### WHAT IS REQUIRED
Reproduce verbatim the lines of the records from the line containing "genus: Archilochus" through the end of the records.

### DATA TO USE
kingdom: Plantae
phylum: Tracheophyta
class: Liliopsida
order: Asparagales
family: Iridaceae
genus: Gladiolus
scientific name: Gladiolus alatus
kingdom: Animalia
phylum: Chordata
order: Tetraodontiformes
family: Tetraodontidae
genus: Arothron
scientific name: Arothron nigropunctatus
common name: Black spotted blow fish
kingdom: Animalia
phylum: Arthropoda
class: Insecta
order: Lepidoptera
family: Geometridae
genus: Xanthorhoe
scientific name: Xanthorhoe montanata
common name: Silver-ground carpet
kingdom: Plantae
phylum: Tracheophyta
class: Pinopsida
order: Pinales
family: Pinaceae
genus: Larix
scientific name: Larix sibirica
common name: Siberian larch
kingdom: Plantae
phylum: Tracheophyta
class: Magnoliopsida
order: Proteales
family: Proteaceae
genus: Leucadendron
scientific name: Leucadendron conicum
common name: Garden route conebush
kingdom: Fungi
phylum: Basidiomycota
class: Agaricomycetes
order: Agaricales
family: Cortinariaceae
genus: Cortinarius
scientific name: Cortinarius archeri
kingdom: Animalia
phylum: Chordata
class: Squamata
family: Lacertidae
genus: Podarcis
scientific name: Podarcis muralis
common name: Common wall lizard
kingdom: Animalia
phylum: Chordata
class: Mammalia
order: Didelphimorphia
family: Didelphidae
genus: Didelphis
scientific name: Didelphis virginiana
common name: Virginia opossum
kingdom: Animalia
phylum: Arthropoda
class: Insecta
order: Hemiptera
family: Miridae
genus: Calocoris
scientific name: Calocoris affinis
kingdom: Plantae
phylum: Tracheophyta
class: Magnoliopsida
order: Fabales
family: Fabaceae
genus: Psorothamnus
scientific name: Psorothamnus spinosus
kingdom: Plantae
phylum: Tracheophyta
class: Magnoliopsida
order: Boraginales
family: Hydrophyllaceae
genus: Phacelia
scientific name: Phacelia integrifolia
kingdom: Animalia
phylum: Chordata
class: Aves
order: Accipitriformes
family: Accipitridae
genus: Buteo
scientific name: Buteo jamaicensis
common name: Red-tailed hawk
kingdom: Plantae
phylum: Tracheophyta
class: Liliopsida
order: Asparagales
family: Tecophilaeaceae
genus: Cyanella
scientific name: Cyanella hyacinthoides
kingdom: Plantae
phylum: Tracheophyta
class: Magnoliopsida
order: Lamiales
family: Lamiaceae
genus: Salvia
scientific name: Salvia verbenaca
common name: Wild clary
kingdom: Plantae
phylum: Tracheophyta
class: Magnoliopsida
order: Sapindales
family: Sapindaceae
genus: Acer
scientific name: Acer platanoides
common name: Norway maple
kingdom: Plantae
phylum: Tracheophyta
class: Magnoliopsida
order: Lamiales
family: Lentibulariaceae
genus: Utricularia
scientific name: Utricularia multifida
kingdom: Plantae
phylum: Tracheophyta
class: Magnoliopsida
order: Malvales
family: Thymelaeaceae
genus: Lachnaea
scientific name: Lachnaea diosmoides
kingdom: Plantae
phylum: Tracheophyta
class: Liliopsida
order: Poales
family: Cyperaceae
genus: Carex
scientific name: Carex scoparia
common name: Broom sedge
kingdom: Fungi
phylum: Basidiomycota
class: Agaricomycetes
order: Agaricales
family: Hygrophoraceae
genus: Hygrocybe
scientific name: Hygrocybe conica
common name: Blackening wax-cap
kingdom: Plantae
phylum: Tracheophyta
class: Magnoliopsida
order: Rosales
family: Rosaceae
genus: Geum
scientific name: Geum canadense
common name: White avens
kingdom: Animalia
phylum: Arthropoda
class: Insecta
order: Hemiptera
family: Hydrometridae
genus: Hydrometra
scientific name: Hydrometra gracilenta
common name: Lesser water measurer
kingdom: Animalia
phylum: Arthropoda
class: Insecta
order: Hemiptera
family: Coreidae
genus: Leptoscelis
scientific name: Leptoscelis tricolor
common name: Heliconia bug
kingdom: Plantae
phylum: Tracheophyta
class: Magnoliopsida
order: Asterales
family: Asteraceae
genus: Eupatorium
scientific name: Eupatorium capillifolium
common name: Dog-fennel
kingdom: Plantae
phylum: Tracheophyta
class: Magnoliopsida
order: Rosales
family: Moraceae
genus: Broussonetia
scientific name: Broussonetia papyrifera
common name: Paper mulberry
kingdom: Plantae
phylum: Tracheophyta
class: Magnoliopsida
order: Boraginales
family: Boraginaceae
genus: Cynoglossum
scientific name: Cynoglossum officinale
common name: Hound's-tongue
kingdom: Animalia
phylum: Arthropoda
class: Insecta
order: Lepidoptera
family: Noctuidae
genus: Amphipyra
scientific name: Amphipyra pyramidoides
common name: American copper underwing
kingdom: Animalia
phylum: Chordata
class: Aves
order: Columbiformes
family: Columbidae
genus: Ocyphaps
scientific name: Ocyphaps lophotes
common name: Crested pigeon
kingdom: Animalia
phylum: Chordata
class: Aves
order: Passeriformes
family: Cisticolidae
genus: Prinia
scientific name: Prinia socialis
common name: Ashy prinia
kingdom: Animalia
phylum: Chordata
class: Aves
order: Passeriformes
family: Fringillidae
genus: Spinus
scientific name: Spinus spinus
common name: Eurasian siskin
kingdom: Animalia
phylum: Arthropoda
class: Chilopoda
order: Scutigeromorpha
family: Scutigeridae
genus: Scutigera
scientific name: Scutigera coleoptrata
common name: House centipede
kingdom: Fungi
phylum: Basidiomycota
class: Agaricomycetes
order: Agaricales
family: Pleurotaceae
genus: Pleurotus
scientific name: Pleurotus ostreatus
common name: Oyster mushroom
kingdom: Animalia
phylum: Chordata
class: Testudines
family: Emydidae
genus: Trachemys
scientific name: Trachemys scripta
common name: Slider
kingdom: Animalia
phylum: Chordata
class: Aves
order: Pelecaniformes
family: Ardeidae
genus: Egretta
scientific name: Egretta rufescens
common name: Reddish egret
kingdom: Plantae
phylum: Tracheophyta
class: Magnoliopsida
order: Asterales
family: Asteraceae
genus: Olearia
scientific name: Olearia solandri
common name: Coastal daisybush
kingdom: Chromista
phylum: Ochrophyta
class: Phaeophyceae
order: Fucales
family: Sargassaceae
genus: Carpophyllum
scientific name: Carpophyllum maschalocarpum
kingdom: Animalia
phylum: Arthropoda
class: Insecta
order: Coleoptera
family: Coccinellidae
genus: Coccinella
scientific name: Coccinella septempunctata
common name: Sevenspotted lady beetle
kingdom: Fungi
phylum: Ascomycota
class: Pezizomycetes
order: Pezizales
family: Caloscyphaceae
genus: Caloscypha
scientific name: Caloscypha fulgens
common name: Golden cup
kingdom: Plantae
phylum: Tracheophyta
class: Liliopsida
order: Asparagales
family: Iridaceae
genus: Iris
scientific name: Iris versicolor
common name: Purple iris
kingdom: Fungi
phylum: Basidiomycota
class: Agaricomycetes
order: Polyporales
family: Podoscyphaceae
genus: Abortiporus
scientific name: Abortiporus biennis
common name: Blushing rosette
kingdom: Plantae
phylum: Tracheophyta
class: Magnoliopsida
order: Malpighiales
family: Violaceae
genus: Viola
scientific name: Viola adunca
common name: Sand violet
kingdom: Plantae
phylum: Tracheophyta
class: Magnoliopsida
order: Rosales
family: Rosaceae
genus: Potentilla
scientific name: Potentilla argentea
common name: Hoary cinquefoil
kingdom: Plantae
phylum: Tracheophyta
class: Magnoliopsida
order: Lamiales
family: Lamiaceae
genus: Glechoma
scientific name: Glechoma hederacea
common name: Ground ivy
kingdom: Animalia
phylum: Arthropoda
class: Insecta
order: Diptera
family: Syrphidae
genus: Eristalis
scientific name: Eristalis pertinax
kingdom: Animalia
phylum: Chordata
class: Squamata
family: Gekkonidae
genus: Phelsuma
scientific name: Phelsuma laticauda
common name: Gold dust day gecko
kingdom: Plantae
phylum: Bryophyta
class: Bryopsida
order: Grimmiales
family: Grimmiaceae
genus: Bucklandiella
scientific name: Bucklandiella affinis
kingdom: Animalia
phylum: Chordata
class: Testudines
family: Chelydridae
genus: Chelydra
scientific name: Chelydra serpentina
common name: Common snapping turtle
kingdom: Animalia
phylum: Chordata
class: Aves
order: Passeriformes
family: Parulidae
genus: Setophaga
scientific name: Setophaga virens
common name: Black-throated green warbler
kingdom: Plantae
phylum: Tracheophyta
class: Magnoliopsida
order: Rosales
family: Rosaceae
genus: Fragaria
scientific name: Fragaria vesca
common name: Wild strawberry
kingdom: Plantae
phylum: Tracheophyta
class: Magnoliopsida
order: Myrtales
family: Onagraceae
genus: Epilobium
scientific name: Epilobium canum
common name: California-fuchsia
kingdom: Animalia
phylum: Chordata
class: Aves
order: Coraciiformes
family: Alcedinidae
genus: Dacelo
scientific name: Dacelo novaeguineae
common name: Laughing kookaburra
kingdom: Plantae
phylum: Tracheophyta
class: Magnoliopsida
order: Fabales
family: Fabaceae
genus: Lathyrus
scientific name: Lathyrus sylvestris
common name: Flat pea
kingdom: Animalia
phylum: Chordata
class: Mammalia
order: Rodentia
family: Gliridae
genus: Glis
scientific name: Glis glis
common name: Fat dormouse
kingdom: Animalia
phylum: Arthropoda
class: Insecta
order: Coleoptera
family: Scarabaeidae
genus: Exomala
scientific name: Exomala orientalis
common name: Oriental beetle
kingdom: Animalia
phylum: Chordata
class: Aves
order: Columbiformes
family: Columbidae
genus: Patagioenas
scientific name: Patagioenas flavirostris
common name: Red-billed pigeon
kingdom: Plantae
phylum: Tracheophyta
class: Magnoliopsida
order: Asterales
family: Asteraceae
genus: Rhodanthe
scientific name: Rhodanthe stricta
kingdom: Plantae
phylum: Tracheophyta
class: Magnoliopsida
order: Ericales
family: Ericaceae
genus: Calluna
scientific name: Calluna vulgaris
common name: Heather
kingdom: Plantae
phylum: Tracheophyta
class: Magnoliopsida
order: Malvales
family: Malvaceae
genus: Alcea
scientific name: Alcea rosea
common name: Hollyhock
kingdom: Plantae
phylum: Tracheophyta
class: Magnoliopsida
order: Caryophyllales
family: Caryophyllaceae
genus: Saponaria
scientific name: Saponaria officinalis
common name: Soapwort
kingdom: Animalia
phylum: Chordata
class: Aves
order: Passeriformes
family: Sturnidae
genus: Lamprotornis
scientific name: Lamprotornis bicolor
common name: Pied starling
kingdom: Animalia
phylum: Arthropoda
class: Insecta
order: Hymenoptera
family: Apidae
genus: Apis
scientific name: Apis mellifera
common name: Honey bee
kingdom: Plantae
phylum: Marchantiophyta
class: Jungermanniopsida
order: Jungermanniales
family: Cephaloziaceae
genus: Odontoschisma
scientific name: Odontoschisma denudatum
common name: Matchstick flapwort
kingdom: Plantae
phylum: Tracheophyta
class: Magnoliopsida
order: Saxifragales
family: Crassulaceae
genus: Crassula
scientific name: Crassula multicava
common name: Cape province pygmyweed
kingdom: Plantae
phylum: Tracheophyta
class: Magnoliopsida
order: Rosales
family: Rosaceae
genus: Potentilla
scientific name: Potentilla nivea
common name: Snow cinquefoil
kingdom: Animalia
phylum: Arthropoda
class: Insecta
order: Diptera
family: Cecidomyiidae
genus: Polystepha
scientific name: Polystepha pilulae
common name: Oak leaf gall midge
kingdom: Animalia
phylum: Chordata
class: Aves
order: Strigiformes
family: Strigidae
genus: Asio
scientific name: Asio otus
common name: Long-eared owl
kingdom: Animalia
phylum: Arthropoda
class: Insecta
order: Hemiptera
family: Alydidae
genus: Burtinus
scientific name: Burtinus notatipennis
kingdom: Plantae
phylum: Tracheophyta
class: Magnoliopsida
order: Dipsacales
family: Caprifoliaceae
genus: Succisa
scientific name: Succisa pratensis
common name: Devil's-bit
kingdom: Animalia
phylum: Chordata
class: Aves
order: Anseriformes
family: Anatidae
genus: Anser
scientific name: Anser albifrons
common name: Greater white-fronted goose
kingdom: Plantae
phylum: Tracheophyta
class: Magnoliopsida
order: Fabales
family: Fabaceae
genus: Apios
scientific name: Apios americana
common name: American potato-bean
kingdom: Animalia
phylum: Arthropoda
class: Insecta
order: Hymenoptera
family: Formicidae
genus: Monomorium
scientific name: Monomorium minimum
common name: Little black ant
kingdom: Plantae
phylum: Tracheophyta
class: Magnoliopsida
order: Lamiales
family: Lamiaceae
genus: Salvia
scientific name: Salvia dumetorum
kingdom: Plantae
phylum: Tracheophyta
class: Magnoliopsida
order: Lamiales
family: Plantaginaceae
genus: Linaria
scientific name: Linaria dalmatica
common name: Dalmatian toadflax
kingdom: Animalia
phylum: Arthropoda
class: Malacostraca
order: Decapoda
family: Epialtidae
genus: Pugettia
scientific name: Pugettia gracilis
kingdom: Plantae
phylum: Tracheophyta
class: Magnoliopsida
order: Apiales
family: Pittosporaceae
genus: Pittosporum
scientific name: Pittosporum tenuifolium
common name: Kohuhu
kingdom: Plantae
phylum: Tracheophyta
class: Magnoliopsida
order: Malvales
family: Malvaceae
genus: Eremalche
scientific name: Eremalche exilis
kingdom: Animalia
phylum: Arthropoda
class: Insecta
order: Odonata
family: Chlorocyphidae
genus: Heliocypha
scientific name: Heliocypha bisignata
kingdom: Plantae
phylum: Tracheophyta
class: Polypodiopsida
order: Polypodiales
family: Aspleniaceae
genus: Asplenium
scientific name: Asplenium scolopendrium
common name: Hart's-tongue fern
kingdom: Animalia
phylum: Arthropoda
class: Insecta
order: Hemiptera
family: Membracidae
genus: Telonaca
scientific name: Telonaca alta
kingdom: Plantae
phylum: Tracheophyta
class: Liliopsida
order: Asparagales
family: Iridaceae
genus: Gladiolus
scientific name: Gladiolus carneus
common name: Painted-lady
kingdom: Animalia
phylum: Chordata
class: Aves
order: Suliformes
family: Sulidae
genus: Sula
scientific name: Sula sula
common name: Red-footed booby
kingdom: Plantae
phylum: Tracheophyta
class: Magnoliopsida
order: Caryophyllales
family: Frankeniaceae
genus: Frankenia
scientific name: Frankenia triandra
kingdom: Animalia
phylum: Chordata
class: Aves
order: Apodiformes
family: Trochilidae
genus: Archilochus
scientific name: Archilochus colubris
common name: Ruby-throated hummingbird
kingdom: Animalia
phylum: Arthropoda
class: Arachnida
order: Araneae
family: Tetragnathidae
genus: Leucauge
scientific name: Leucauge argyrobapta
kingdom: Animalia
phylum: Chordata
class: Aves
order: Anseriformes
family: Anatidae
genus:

### OUTPUT
genus: Archilochus
scientific name: Archilochus colubris
common name: Ruby-throated hummingbird
kingdom: Animalia
phylum: Arthropoda
class: Arachnida
order: Araneae
family: Tetragnathidae
genus: Leucauge
scientific name: Leucauge argyrobapta
kingdom: Animalia
phylum: Chordata
class: Aves
order: Anseriformes
family: Anatidae
genus:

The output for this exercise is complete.